After last summer’s success, Coca-Cola is back with the ‘Share a Coke’ campaign, and this time the company claims to be reaching 80% of consumers’ names with its digitally printed labels.

The significance for digital label printing of the massive Coke campaign can’t be underestimated as the project has alerted design agencies and brands to the capabilities of digital technology and pushed the boundaries. It proved that the quality and stability is there, and enabled Coca-Cola to connect with its customers on an unprecedented level.

According to The Grocer, the 2014 campaign will see 1,000 different names printed on bottles of Coke, Coke Zero and Diet Coke with cans having terms such as mate and bestie printed on them. A number of other brand initiatives will also be unveiled.

Social media marketing has already kicked off with the first ad now running on Facebook building up the ‘brand love’ ready for the TV campaign to launch next month.

Last year’s campaign was printed by a network of label printers throughout Europe on HP Indigo WS6000 series digital presses and created what has been called a ‘watershed’ moment in digital printing. See Digital Labels & Packaging’s July 2013 issue.

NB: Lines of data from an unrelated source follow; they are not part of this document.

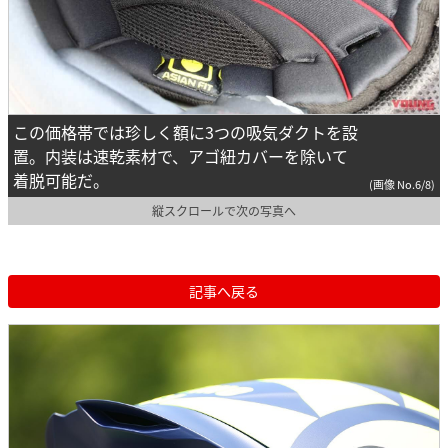
この価格帯では珍しく額に3つの吸気ダクトを設
置。内装は速乾素材で、アゴ紐カバーを除いて
着脱可能だ。
(画像 No.6/8)
縦スクロールで次の写真へ
記事へ戻る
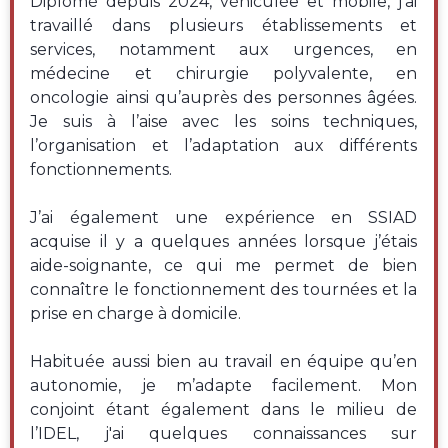
Diplômé depuis 2024, véhiculée et mobile, j’ai
travaillé dans plusieurs établissements et
services, notamment aux urgences, en
médecine et chirurgie polyvalente, en
oncologie ainsi qu’auprès des personnes âgées.
Je suis à l’aise avec les soins techniques,
l’organisation et l’adaptation aux différents
fonctionnements.
J’ai également une expérience en SSIAD
acquise il y a quelques années lorsque j’étais
aide-soignante, ce qui me permet de bien
connaître le fonctionnement des tournées et la
prise en charge à domicile.
Habituée aussi bien au travail en équipe qu’en
autonomie, je m’adapte facilement. Mon
conjoint étant également dans le milieu de
l’IDEL, j'ai quelques connaissances sur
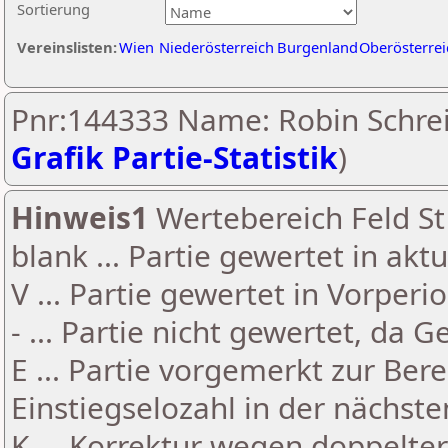
Sortierung
Vereinslisten:
Wien
Niederösterreich
Burgenland
Oberösterrei
Pnr:144333 Name: Robin Schrei
Grafik Partie-Statistik
)
Hinweis1
Wertebereich Feld St 
blank ... Partie gewertet in akt
V ... Partie gewertet in Vorperi
- ... Partie nicht gewertet, da 
E ... Partie vorgemerkt zur Be
Einstiegselozahl in der nächst
K ... Korrektur wegen doppelt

Gregory Bentley, packaging innovator R&D Europe, explained that the company is back with the same technical solution as in 2013, but further pushing the ability and benefits of digital printing. He said, ‘The conventional and digital network of printers have, yet again, done a fantastic job to deliver these labels to our bottlers in time and for this I am extremely grateful. Now even more people can Share a Coke thanks to the combined efforts of suppliers, and conventional and digital printing processes.’